🥇 Add a New Benchmark#

This guide walks you through adding a custom agent and custom evaluation benchmark to the InternManip framework.

1. Implement Your Model Agent#

To support a new model in InternManip, define a subclass of BaseAgent. You must implement two core methods:

  • step(): given an observation, returns an action.

  • reset(): resets internal states, if needed.

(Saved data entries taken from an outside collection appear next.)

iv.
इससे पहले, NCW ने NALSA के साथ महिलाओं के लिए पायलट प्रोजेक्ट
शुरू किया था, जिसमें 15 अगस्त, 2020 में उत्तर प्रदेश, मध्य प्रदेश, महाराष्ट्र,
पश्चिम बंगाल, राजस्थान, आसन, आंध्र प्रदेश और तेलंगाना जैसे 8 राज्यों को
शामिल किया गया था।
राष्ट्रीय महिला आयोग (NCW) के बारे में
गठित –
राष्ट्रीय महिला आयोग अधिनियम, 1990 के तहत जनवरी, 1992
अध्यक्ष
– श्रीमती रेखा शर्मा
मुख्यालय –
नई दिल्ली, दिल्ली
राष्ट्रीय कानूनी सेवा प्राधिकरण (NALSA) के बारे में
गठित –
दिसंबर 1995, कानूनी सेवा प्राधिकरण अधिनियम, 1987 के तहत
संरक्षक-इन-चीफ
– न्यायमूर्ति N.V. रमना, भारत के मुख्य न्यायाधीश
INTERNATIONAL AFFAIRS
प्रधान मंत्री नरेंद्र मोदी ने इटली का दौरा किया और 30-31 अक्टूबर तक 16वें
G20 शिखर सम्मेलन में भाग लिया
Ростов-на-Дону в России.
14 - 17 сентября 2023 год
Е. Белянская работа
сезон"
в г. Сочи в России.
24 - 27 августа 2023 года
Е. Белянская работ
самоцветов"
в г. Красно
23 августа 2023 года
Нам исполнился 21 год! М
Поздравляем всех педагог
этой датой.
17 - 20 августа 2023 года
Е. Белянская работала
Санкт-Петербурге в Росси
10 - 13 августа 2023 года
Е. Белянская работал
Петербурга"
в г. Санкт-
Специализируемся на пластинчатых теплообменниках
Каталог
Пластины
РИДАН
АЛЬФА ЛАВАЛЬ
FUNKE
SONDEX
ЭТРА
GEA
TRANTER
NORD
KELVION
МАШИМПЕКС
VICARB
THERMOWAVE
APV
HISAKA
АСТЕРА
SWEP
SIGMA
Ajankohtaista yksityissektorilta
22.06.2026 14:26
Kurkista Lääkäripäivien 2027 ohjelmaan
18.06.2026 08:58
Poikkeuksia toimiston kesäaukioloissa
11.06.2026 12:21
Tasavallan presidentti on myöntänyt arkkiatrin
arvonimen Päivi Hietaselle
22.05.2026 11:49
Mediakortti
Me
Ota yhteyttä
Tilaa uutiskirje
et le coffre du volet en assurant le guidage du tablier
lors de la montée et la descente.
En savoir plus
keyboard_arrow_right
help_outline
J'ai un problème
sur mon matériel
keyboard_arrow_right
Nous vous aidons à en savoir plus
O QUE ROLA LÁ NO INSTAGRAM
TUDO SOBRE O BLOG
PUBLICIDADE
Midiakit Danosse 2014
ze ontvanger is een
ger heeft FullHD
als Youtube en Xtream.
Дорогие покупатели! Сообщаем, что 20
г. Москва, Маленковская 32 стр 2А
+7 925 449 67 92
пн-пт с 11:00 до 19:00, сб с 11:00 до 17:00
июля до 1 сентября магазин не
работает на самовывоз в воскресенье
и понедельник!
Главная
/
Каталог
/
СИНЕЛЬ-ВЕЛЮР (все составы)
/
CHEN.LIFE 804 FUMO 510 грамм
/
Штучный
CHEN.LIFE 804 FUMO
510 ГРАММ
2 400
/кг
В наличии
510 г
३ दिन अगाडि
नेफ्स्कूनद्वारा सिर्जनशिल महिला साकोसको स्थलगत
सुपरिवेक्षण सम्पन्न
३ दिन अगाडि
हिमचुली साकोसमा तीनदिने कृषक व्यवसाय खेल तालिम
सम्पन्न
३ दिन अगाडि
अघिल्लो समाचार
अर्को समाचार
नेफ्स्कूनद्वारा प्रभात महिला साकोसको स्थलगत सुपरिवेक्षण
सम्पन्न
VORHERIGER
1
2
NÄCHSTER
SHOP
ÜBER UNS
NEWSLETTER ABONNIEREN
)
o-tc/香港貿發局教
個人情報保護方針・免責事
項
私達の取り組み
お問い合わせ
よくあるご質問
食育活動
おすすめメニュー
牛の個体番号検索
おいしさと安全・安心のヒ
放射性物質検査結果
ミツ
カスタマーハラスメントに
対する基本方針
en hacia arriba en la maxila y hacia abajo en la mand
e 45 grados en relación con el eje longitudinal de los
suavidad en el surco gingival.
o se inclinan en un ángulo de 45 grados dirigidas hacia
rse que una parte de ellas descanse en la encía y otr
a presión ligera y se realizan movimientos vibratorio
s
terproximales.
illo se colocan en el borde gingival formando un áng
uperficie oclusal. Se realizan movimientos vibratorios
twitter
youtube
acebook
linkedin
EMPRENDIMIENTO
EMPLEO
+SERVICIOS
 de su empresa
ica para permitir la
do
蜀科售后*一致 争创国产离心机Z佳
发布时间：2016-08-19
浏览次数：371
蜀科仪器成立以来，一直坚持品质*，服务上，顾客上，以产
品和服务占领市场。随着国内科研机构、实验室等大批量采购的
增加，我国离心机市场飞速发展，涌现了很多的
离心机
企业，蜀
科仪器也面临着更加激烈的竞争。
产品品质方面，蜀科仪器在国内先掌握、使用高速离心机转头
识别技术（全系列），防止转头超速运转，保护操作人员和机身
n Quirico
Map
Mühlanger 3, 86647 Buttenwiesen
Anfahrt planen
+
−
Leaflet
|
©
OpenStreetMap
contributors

Example: Define a Custom Agent

from internmanip.agent.base import BaseAgent
from internmanip.configs import AgentCfg

class MyCustomAgent(BaseAgent):
    def __init__(self, config: AgentCfg):
        super().__init__(config)
        # Custom model initialization here

    def step(self, obs):
        # Implement forward logic here
        return action

    def reset(self):
        # Optional: reset internal state
        pass

Register Your Agent

In internmanip/agent/base.py, register your agent in the AgentRegistry:

class AgentRegistry(Enum):
    ...
    CUSTOM = "MyCustomAgent"

    @property
    def value(self):
        if self.name == "CUSTOM":
            from internmanip.agent.my_custom_agent import MyCustomAgent
            return MyCustomAgent
        ...

2. Creating a New Evaluator#

To add support for a new evaluation environment, inherit from the Evaluator base class and implement required methods:

from internmanip.evaluator.base import Evaluator
from internmanip.configs import EvalCfg

class CustomEvaluator(Evaluator):

    def __init__(self, config: EvalCfg):
        super().__init__(config)
        # Custom initialization logic
        ...

    @classmethod
    def _get_all_episodes_setting_data(cls, episodes_config_path) -> List[Any]:
        """Get all episodes setting data from the given path."""
        ...

    def eval(self):
        """The default entrypoint of the evaluation pipeline."""
        ...

3. Registering the Evaluator#

Register the new evaluator in EvaluatorRegistry under internmanip/evaluator/base.py:

# In internmanip/evaluator/base.py
class EvaluatorRegistry(Enum):
    ...
    CUSTOM = "CustomEvaluator"  # Add new evaluator

    @property
    def value(self):
        if self.name == "CUSTOM":
            from internmanip.evaluator.custom_evaluator import CustomEvaluator
            return CustomEvaluator
    ...

4. Creating Configuration Files#

Create configuration files for the new evaluator:

# scripts/eval/configs/custom_agent_on_custom_bench.py
from internmanip.configs import *
from pathlib import Path

eval_cfg = EvalCfg(
    eval_type="custom_bench",  # Corresponds to the name registered in EvaluatorRegistry
    agent=AgentCfg(
        agent_type="custom_agent", # Corresponds to the name registered in AgentRegistry
        model_name_or_path="path/to/model",
        model_kwargs={...},
        server_cfg=ServerCfg(  # Optional server configuration
            server_host="localhost",
            server_port=5000,
        ),
    ),
    env=EnvCfg(
        env_type="custom_env", # Corresponds to the name registered in EnvWrapperRegistry
        config_path="path/to/env_config.yaml",
        env_settings=CustomEnvSettings(...)
    ),
    logging_dir="logs/eval/custom",
    distributed_cfg=DistributedCfg( # Optional distributed configuration
        num_workers=4,
        ray_head_ip="auto",  # Use "auto" for local machine
        include_dashboard=True,
        dashboard_port=8265,
    )
)

5. Launch the Evaluator#

python scripts/eval/start_evaluator.py \
  --config scripts/eval/configs/custom_on_custom.py

Use --distributed for Ray-based multi-GPU, and --server for client-server mode.